Rising costs hurt S&P 500 (NYSE:SPY) component Stryker Corporation (NYSE:SYK) in the second quarter as profit dropped from a year earlier. Stryker Corp. is a medical technology firm, which produces a range of products in medical implants, surgical technologies and emergency medical equipment. It is divided into two segments, which are Orthopaedic Implants and MedSurg Equipment.
Stryker Earnings Cheat Sheet for the Second Quarter
Results: Net income for Stryker Corporation fell to $309.1 million (79 cents per share) vs. $319 million (80 cents per share) a year earlier. This is a decline of 3.1% from the year earlier quarter.
Revenue: Rose 16.3% to $2.05 billion from the year earlier quarter.
Actual vs. Wall St. Expectations: SYK reported adjusted net income of 90 cents per share. By that measure, the company fell in line with the mean estimate of 90 cents per share. Analysts were expecting revenue of $2.01 billion.
Quoting Management: “Our second quarter results validate the strength of our diverse sales footprint, enabling us to deliver on our commitments despite ongoing macro-economic challenges,” commented Stephen P. MacMillan, Chairman, President and Chief Executive Officer. “We are excited about our ability to leverage the breadth of our product offering through continued investments in R&Dcoupled with selective acquisitions, share repurchases and dividends in order to maximize shareholder value.”
Gross margin shrank 4.2 percentage points to 65.2%. The contraction appeared to be driven by increased costs, which rose 32.2% from the year earlier quarter while revenue rose 16.3%.
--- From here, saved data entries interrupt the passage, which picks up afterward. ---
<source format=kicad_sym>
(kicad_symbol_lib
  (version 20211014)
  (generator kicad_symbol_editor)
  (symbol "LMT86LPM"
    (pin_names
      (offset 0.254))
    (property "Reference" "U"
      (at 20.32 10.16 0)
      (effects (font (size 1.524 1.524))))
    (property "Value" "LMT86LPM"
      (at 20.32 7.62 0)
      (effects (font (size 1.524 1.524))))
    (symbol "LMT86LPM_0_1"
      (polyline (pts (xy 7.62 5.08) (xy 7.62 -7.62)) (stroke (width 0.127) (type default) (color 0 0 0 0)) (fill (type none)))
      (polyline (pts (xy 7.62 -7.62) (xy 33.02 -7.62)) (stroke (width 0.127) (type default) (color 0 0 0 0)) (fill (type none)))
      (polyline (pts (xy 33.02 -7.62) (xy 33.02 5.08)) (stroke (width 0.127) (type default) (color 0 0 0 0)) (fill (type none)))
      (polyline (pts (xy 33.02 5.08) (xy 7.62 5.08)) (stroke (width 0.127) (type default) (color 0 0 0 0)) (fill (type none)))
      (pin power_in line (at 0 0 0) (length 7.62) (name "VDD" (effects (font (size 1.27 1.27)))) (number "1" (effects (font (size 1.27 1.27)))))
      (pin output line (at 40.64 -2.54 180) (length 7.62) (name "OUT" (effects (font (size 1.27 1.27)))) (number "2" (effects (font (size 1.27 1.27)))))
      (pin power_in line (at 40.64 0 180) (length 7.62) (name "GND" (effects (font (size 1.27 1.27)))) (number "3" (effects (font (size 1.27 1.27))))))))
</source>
Revenue has risen the past four quarters. Revenue increased 12% to $2.02 billion in the first quarter. The figure rose 8.8% in the fourth quarter of the last fiscal year from the year earlier and climbed 6.9% in the third quarter of the last fiscal year from the year-ago quarter.
The company has now seen net income fall in each of the last three quarters. In the first quarter, net income fell 4.4% from the year earlier, while the figure fell 3.6% in the fourth quarter of the last fiscal year.
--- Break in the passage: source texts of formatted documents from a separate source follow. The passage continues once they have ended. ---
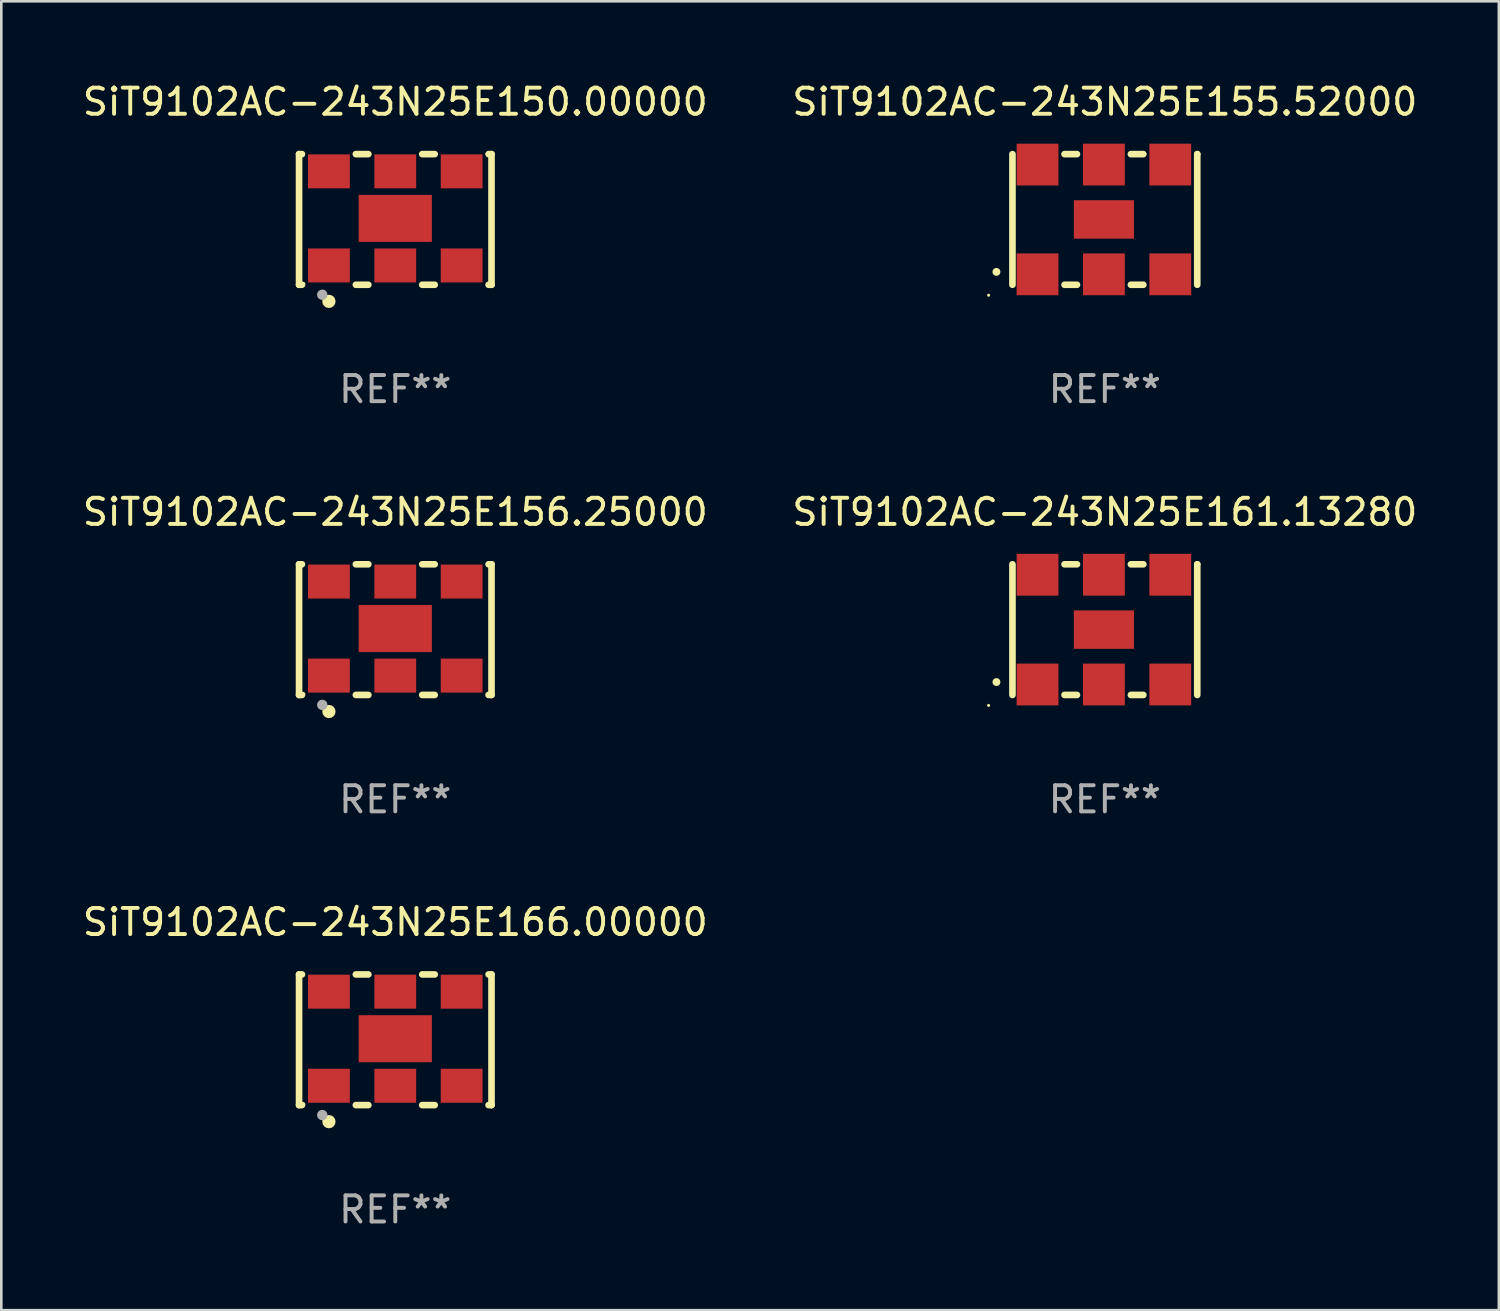
<source format=kicad_pcb>
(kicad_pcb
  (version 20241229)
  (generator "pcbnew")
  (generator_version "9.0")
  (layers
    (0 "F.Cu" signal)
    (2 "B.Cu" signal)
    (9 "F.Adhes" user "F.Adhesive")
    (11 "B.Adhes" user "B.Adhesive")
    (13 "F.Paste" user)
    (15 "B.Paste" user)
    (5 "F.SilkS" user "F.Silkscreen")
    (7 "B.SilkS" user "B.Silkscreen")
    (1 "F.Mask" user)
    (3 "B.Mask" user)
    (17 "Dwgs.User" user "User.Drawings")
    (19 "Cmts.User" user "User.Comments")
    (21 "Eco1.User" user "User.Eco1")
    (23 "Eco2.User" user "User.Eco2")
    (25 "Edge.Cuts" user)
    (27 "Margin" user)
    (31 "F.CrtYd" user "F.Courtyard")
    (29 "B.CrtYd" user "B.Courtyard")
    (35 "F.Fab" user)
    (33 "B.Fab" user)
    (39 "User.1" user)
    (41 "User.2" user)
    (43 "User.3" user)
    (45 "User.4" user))
  (footprint "SiT9102AC-243N25E166.00000"
    (layer "F.Cu")
    (at 12.077 36.741)
    (property "Reference" "SiT9102AC-243N25E166.00000" (at 0 -4.5 0) (layer "F.SilkS") (effects (font (size 1 1) (thickness 0.15))))
    (attr through_hole)
    (fp_line (start -3.683 -2.5) (end -3.571 -2.5) (stroke (width 0.254) (type solid)) (layer "F.SilkS"))
    (fp_line (start -3.683 2.5) (end -3.683 -2.5) (stroke (width 0.254) (type solid)) (layer "F.SilkS"))
    (fp_line (start -3.683 2.5) (end -3.571 2.5) (stroke (width 0.254) (type solid)) (layer "F.SilkS"))
    (fp_line (start -1.509 -2.5) (end -1.031 -2.5) (stroke (width 0.254) (type solid)) (layer "F.SilkS"))
    (fp_line (start -1.509 2.5) (end -1.031 2.5) (stroke (width 0.254) (type solid)) (layer "F.SilkS"))
    (fp_line (start 1.031 -2.5) (end 1.509 -2.5) (stroke (width 0.254) (type solid)) (layer "F.SilkS"))
    (fp_line (start 1.031 2.5) (end 1.509 2.5) (stroke (width 0.254) (type solid)) (layer "F.SilkS"))
    (fp_line (start 3.571 -2.5) (end 3.683 -2.5) (stroke (width 0.254) (type solid)) (layer "F.SilkS"))
    (fp_line (start 3.571 2.5) (end 3.683 2.5) (stroke (width 0.254) (type solid)) (layer "F.SilkS"))
    (fp_line (start 3.683 2.5) (end 3.683 -2.5) (stroke (width 0.254) (type solid)) (layer "F.SilkS"))
    (fp_circle (center -3.5 2.46) (end -3.47 2.46) (stroke (width 0.06) (type solid)) (fill no) (layer "F.SilkS"))
    (fp_circle (center -2.54 3.135) (end -2.413 3.135) (stroke (width 0.254) (type solid)) (fill no) (layer "F.SilkS"))
    (fp_circle (center -2.794 2.881) (end -2.694 2.881) (stroke (width 0.2) (type solid)) (fill no) (layer "F.Fab"))
    (fp_text user "REF**" (at 0 6.5 0) (layer "F.Fab") (effects (font (size 1 1) (thickness 0.15))))
    (pad "1" smd rect (at -2.54 1.76) (size 1.6 1.3) (layers "F.Cu" "F.Mask" "F.Paste"))
    (pad "2" smd rect (at 0 1.76) (size 1.6 1.3) (layers "F.Cu" "F.Mask" "F.Paste"))
    (pad "3" smd rect (at 2.54 1.76) (size 1.6 1.3) (layers "F.Cu" "F.Mask" "F.Paste"))
    (pad "4" smd rect (at 2.54 -1.84) (size 1.6 1.3) (layers "F.Cu" "F.Mask" "F.Paste"))
    (pad "5" smd rect (at 0 -1.84) (size 1.6 1.3) (layers "F.Cu" "F.Mask" "F.Paste"))
    (pad "6" smd rect (at -2.54 -1.84) (size 1.6 1.3) (layers "F.Cu" "F.Mask" "F.Paste"))
    (pad "7" smd rect (at 0 -0.04) (size 2.8 1.8) (layers "F.Cu" "F.Mask" "F.Paste")))
  (footprint "SiT9102AC-243N25E155.52000"
    (layer "F.Cu")
    (at 39.232 5.348)
    (property "Reference" "SiT9102AC-243N25E155.52000" (at 0 -4.5 0) (layer "F.SilkS") (effects (font (size 1 1) (thickness 0.15))))
    (attr through_hole)
    (fp_line (start -3.536 -2.5) (end -3.536 2.5) (stroke (width 0.254) (type solid)) (layer "F.SilkS"))
    (fp_line (start -1.544 2.5) (end -1.067 2.5) (stroke (width 0.254) (type solid)) (layer "F.SilkS"))
    (fp_line (start -1.067 -2.5) (end -1.544 -2.5) (stroke (width 0.254) (type solid)) (layer "F.SilkS"))
    (fp_line (start 0.996 2.5) (end 1.473 2.5) (stroke (width 0.254) (type solid)) (layer "F.SilkS"))
    (fp_line (start 1.473 -2.5) (end 0.996 -2.5) (stroke (width 0.254) (type solid)) (layer "F.SilkS"))
    (fp_line (start 3.536 -2.5) (end 3.536 -2.5) (stroke (width 0.254) (type solid)) (layer "F.SilkS"))
    (fp_line (start 3.536 2.5) (end 3.536 -2.5) (stroke (width 0.254) (type solid)) (layer "F.SilkS"))
    (fp_arc (start -4.150432 2.006604) (mid -4.149162 2.006599) (end -4.147892 2.006604) (stroke (width 0.3) (type solid)) (layer "F.SilkS"))
    (fp_circle (center -4.449 2.9) (end -4.419 2.9) (stroke (width 0.06) (type solid)) (fill no) (layer "F.SilkS"))
    (fp_text user "REF**" (at 0 6.5 0) (layer "F.Fab") (effects (font (size 1 1) (thickness 0.15))))
    (pad "1" smd rect (at -2.576 2.1) (size 1.6 1.6) (layers "F.Cu" "F.Mask" "F.Paste"))
    (pad "2" smd rect (at -0.036 2.1) (size 1.6 1.6) (layers "F.Cu" "F.Mask" "F.Paste"))
    (pad "3" smd rect (at 2.504 2.1) (size 1.6 1.6) (layers "F.Cu" "F.Mask" "F.Paste"))
    (pad "4" smd rect (at 2.504 -2.1) (size 1.6 1.6) (layers "F.Cu" "F.Mask" "F.Paste"))
    (pad "5" smd rect (at -0.036 -2.1) (size 1.6 1.6) (layers "F.Cu" "F.Mask" "F.Paste"))
    (pad "6" smd rect (at -2.576 -2.1) (size 1.6 1.6) (layers "F.Cu" "F.Mask" "F.Paste"))
    (pad "7" smd rect (at -0.036 0) (size 2.3 1.47) (layers "F.Cu" "F.Mask" "F.Paste")))
  (footprint "SiT9102AC-243N25E156.25000"
    (layer "F.Cu")
    (at 12.077 21.045)
    (property "Reference" "SiT9102AC-243N25E156.25000" (at 0 -4.5 0) (layer "F.SilkS") (effects (font (size 1 1) (thickness 0.15))))
    (attr through_hole)
    (fp_line (start -3.683 -2.5) (end -3.571 -2.5) (stroke (width 0.254) (type solid)) (layer "F.SilkS"))
    (fp_line (start -3.683 2.5) (end -3.683 -2.5) (stroke (width 0.254) (type solid)) (layer "F.SilkS"))
    (fp_line (start -3.683 2.5) (end -3.571 2.5) (stroke (width 0.254) (type solid)) (layer "F.SilkS"))
    (fp_line (start -1.509 -2.5) (end -1.031 -2.5) (stroke (width 0.254) (type solid)) (layer "F.SilkS"))
    (fp_line (start -1.509 2.5) (end -1.031 2.5) (stroke (width 0.254) (type solid)) (layer "F.SilkS"))
    (fp_line (start 1.031 -2.5) (end 1.509 -2.5) (stroke (width 0.254) (type solid)) (layer "F.SilkS"))
    (fp_line (start 1.031 2.5) (end 1.509 2.5) (stroke (width 0.254) (type solid)) (layer "F.SilkS"))
    (fp_line (start 3.571 -2.5) (end 3.683 -2.5) (stroke (width 0.254) (type solid)) (layer "F.SilkS"))
    (fp_line (start 3.571 2.5) (end 3.683 2.5) (stroke (width 0.254) (type solid)) (layer "F.SilkS"))
    (fp_line (start 3.683 2.5) (end 3.683 -2.5) (stroke (width 0.254) (type solid)) (layer "F.SilkS"))
    (fp_circle (center -3.5 2.46) (end -3.47 2.46) (stroke (width 0.06) (type solid)) (fill no) (layer "F.SilkS"))
    (fp_circle (center -2.54 3.135) (end -2.413 3.135) (stroke (width 0.254) (type solid)) (fill no) (layer "F.SilkS"))
    (fp_circle (center -2.794 2.881) (end -2.694 2.881) (stroke (width 0.2) (type solid)) (fill no) (layer "F.Fab"))
    (fp_text user "REF**" (at 0 6.5 0) (layer "F.Fab") (effects (font (size 1 1) (thickness 0.15))))
    (pad "1" smd rect (at -2.54 1.76) (size 1.6 1.3) (layers "F.Cu" "F.Mask" "F.Paste"))
    (pad "2" smd rect (at 0 1.76) (size 1.6 1.3) (layers "F.Cu" "F.Mask" "F.Paste"))
    (pad "3" smd rect (at 2.54 1.76) (size 1.6 1.3) (layers "F.Cu" "F.Mask" "F.Paste"))
    (pad "4" smd rect (at 2.54 -1.84) (size 1.6 1.3) (layers "F.Cu" "F.Mask" "F.Paste"))
    (pad "5" smd rect (at 0 -1.84) (size 1.6 1.3) (layers "F.Cu" "F.Mask" "F.Paste"))
    (pad "6" smd rect (at -2.54 -1.84) (size 1.6 1.3) (layers "F.Cu" "F.Mask" "F.Paste"))
    (pad "7" smd rect (at 0 -0.04) (size 2.8 1.8) (layers "F.Cu" "F.Mask" "F.Paste")))
  (footprint "SiT9102AC-243N25E161.13280"
    (layer "F.Cu")
    (at 39.232 21.045)
    (property "Reference" "SiT9102AC-243N25E161.13280" (at 0 -4.5 0) (layer "F.SilkS") (effects (font (size 1 1) (thickness 0.15))))
    (attr through_hole)
    (fp_line (start -3.536 -2.5) (end -3.536 2.5) (stroke (width 0.254) (type solid)) (layer "F.SilkS"))
    (fp_line (start -1.544 2.5) (end -1.067 2.5) (stroke (width 0.254) (type solid)) (layer "F.SilkS"))
    (fp_line (start -1.067 -2.5) (end -1.544 -2.5) (stroke (width 0.254) (type solid)) (layer "F.SilkS"))
    (fp_line (start 0.996 2.5) (end 1.473 2.5) (stroke (width 0.254) (type solid)) (layer "F.SilkS"))
    (fp_line (start 1.473 -2.5) (end 0.996 -2.5) (stroke (width 0.254) (type solid)) (layer "F.SilkS"))
    (fp_line (start 3.536 -2.5) (end 3.536 -2.5) (stroke (width 0.254) (type solid)) (layer "F.SilkS"))
    (fp_line (start 3.536 2.5) (end 3.536 -2.5) (stroke (width 0.254) (type solid)) (layer "F.SilkS"))
    (fp_arc (start -4.150432 2.006604) (mid -4.149162 2.006599) (end -4.147892 2.006604) (stroke (width 0.3) (type solid)) (layer "F.SilkS"))
    (fp_circle (center -4.449 2.9) (end -4.419 2.9) (stroke (width 0.06) (type solid)) (fill no) (layer "F.SilkS"))
    (fp_text user "REF**" (at 0 6.5 0) (layer "F.Fab") (effects (font (size 1 1) (thickness 0.15))))
    (pad "1" smd rect (at -2.576 2.1) (size 1.6 1.6) (layers "F.Cu" "F.Mask" "F.Paste"))
    (pad "2" smd rect (at -0.036 2.1) (size 1.6 1.6) (layers "F.Cu" "F.Mask" "F.Paste"))
    (pad "3" smd rect (at 2.504 2.1) (size 1.6 1.6) (layers "F.Cu" "F.Mask" "F.Paste"))
    (pad "4" smd rect (at 2.504 -2.1) (size 1.6 1.6) (layers "F.Cu" "F.Mask" "F.Paste"))
    (pad "5" smd rect (at -0.036 -2.1) (size 1.6 1.6) (layers "F.Cu" "F.Mask" "F.Paste"))
    (pad "6" smd rect (at -2.576 -2.1) (size 1.6 1.6) (layers "F.Cu" "F.Mask" "F.Paste"))
    (pad "7" smd rect (at -0.036 0) (size 2.3 1.47) (layers "F.Cu" "F.Mask" "F.Paste")))
  (footprint "SiT9102AC-243N25E150.00000"
    (layer "F.Cu")
    (at 12.077 5.348)
    (property "Reference" "SiT9102AC-243N25E150.00000" (at 0 -4.5 0) (layer "F.SilkS") (effects (font (size 1 1) (thickness 0.15))))
    (attr through_hole)
    (fp_line (start -3.683 -2.5) (end -3.571 -2.5) (stroke (width 0.254) (type solid)) (layer "F.SilkS"))
    (fp_line (start -3.683 2.5) (end -3.683 -2.5) (stroke (width 0.254) (type solid)) (layer "F.SilkS"))
    (fp_line (start -3.683 2.5) (end -3.571 2.5) (stroke (width 0.254) (type solid)) (layer "F.SilkS"))
    (fp_line (start -1.509 -2.5) (end -1.031 -2.5) (stroke (width 0.254) (type solid)) (layer "F.SilkS"))
    (fp_line (start -1.509 2.5) (end -1.031 2.5) (stroke (width 0.254) (type solid)) (layer "F.SilkS"))
    (fp_line (start 1.031 -2.5) (end 1.509 -2.5) (stroke (width 0.254) (type solid)) (layer "F.SilkS"))
    (fp_line (start 1.031 2.5) (end 1.509 2.5) (stroke (width 0.254) (type solid)) (layer "F.SilkS"))
    (fp_line (start 3.571 -2.5) (end 3.683 -2.5) (stroke (width 0.254) (type solid)) (layer "F.SilkS"))
    (fp_line (start 3.571 2.5) (end 3.683 2.5) (stroke (width 0.254) (type solid)) (layer "F.SilkS"))
    (fp_line (start 3.683 2.5) (end 3.683 -2.5) (stroke (width 0.254) (type solid)) (layer "F.SilkS"))
    (fp_circle (center -3.5 2.46) (end -3.47 2.46) (stroke (width 0.06) (type solid)) (fill no) (layer "F.SilkS"))
    (fp_circle (center -2.54 3.135) (end -2.413 3.135) (stroke (width 0.254) (type solid)) (fill no) (layer "F.SilkS"))
    (fp_circle (center -2.794 2.881) (end -2.694 2.881) (stroke (width 0.2) (type solid)) (fill no) (layer "F.Fab"))
    (fp_text user "REF**" (at 0 6.5 0) (layer "F.Fab") (effects (font (size 1 1) (thickness 0.15))))
    (pad "1" smd rect (at -2.54 1.76) (size 1.6 1.3) (layers "F.Cu" "F.Mask" "F.Paste"))
    (pad "2" smd rect (at 0 1.76) (size 1.6 1.3) (layers "F.Cu" "F.Mask" "F.Paste"))
    (pad "3" smd rect (at 2.54 1.76) (size 1.6 1.3) (layers "F.Cu" "F.Mask" "F.Paste"))
    (pad "4" smd rect (at 2.54 -1.84) (size 1.6 1.3) (layers "F.Cu" "F.Mask" "F.Paste"))
    (pad "5" smd rect (at 0 -1.84) (size 1.6 1.3) (layers "F.Cu" "F.Mask" "F.Paste"))
    (pad "6" smd rect (at -2.54 -1.84) (size 1.6 1.3) (layers "F.Cu" "F.Mask" "F.Paste"))
    (pad "7" smd rect (at 0 -0.04) (size 2.8 1.8) (layers "F.Cu" "F.Mask" "F.Paste")))
  (gr_rect
    (start -3 -3)
    (end 54.31 47.09)
    (stroke (width 0.1) (type default))
    (fill no)
    (layer "Edge.Cuts")))
</source>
The company fell in line with estimates last quarter after topping expectations in the previous two quarters. In the first quarter, it topped the mark by one cent, and in the fourth quarter of the last fiscal year, it was ahead by 3 cents.
Competitors to Watch: Zimmer Holdings, Inc. (NYSE:ZMH), Exactech, Inc. (NASDAQ:EXAC), Smith & Nephew plc (NYSE:SNN), Wright Medical Group, Inc. (NASDAQ:WMGI), Tornier N.V. (TRNX), CONMED Corporation (NASDAQ:CNMD), ArthroCare Corporation (NASDAQ:ARTC), Medtronic, Inc. (NYSE:MDT), NuVasive, Inc. (NASDAQ:NUVA), and Alphatec Holdings, Inc. (NASDAQ:ATEC).